In the cases at bar, the interest in question is calculated at some $18 million, hardly a small-change operating budget item. There is no extant appropriation by the Legislature from which to order payment. As we have stated, we find no legislative intent that the original appropriation included any payment of interest. The lack of sufficient funds in that appropriation to pay the full interest is further indicia of the absence of such legislative intent. The issue confronting us is not the refusal of the Controller to pay a final judgment from available appropriated funds but a refusal to pay because there are no available appropriated funds. The Legislature has previously demonstrated its willingness to consider and in fact to appropriate funds for the interest payments in question. The Governor's veto was, in part at least, based on the premature nature of the legislation as the constitutionality of Senate Bill No. 91 was yet to be finally determined. The issue has now ripened; petitioners' members are entitled to prejudgment interest. The [123 Cal. App. 3d 897] payment thereof must be preceded by a legislative appropriation of the necessary sums.

The alternative writs of mandate are discharged and the petitions are denied.

Regan, Acting P. J., and Blease, J., concurred.

FN 1. The Governor vetoed the bill but the Legislature overrode this veto.

FN 2. Civil Code section 3287, provides in pertinent part: "(a) Every person who is entitled to recover damages certain, or capable of being made certain by calculation, and the right to recover which is vested in him upon a particular day, is entitled also to recover interest thereon from that day, except during such time as the debtor is prevented by law, or by the act of the creditor from paying the debt. This section is applicable to recovery of damages and interest from any such debtor, including the state or any county, city, city and county, municipal corporation, public district, public agency, or any political subdivision of the state."

FN 3. In his veto message the Governor stated:

" To the Members of the California Assembly:

"I am returning Assembly Bill No. 1976 without my signature.

"This bill is premature at best. The Supreme Court has yet to rule on the constitutionality of SB 91. Furthermore, this measure should be carefully reexamined by the Legislature in light of the financial problems facing State government." (Cal. Legislature (July 20, 1980) Assem. J. (1979-1980 Reg. Sess.) p. 18446.)
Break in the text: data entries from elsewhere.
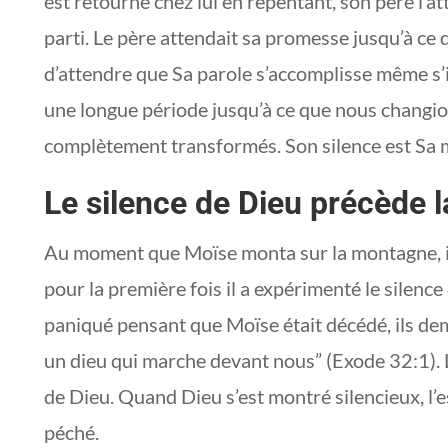
est retourné chez lui en repentant, son père l’a
parti. Le père attendait sa promesse jusqu’à ce q
d’attendre que Sa parole s’accomplisse même s’il
une longue période jusqu’à ce que nous changio
complètement transformés. Son silence est Sa 
Le silence de Dieu précède l
Au moment que Moïse monta sur la montagne, il ét
pour la première fois il a expérimenté le silence
paniqué pensant que Moïse était décédé, ils de
un dieu qui marche devant nous” (Exode 32:1). L
de Dieu. Quand Dieu s’est montré silencieux, l’esp
péché.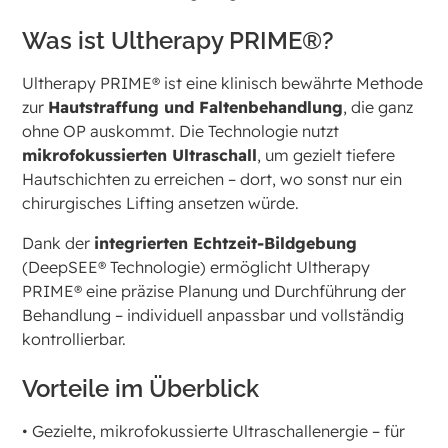
Was ist Ultherapy PRIME®?
Ultherapy PRIME® ist eine klinisch bewährte Methode
zur
Hautstraffung und Faltenbehandlung
, die ganz
ohne OP auskommt. Die Technologie nutzt
mikrofokussierten Ultraschall
, um gezielt tiefere
Hautschichten zu erreichen – dort, wo sonst nur ein
chirurgisches Lifting ansetzen würde.
Dank der
integrierten Echtzeit-Bildgebung
(DeepSEE® Technologie) ermöglicht Ultherapy
PRIME® eine präzise Planung und Durchführung der
Behandlung – individuell anpassbar und vollständig
kontrollierbar.
Vorteile im Überblick
• Gezielte, mikrofokussierte Ultraschallenergie – für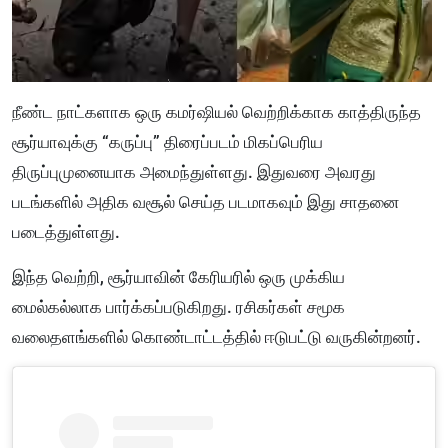
நீண்ட நாட்களாக ஒரு கமர்ஷியல் வெற்றிக்காக காத்திருந்த
சூர்யாவுக்கு “கருப்பு” திரைப்படம் மிகப்பெரிய
திருப்புமுனையாக அமைந்துள்ளது. இதுவரை அவரது
படங்களில் அதிக வசூல் செய்த படமாகவும் இது சாதனை
படைத்துள்ளது.
இந்த வெற்றி, சூர்யாவின் கேரியரில் ஒரு முக்கிய
மைல்கல்லாக பார்க்கப்படுகிறது. ரசிகர்கள் சமூக
வலைதளங்களில் கொண்டாட்டத்தில் ஈடுபட்டு வருகின்றனர்.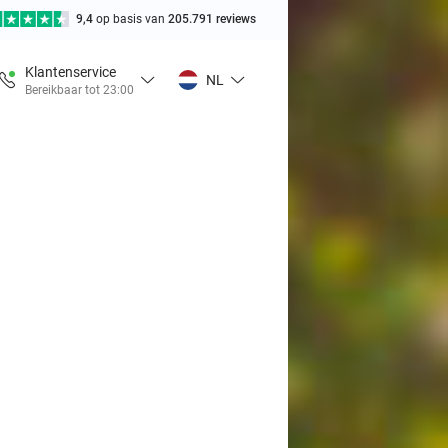
9,4
op basis van
205.791 reviews
Klantenservice
NL
Bereikbaar tot 23:00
FN 4. Petitioners contend that payment of interest is implicitly authorized by the enactment of Senate Bill No. 91. (SeeStanson v. Mott (1976) 17 Cal. 3d 206, 213 [130 Cal. Rptr. 697, 551 P.2d 1]: "expenditures by an administrative official are proper only insofar as they are authorized, explicitly or implicitly, by legislative enactment.")

FN 5. Unless otherwise indicated, references are to the Government Code.

FN 6. Obviously, the state has greatly benefited by use of funds not paid out during litigation. Indeed, as respondent states, "payment of interest to state employees for delays occasioned by litigation [is] equitable and meritorious."

FN 7. By contrast section 16480 provides with respect to specificed treasury trust accounts that "all state money" is appropriated for investment and deposit.

FN 8. When the judgment became final, plaintiff, upon advice of the Attorney General, presented a claim for $25,000 to the State Board of Control. The claim was approved and an appropriation for it was included in an omnibus claim bill. It was deleted on advice of the Legislative Analyst. A claim filed the next year was again approved by the Board of Control and a specific appropriation for payment thereof was requested in the budget. Again, the Legislative Analyst recommended deletion, apparently on his own reevaluation of the merits of the award and the appropriation was again deleted from the budget by the Legislature.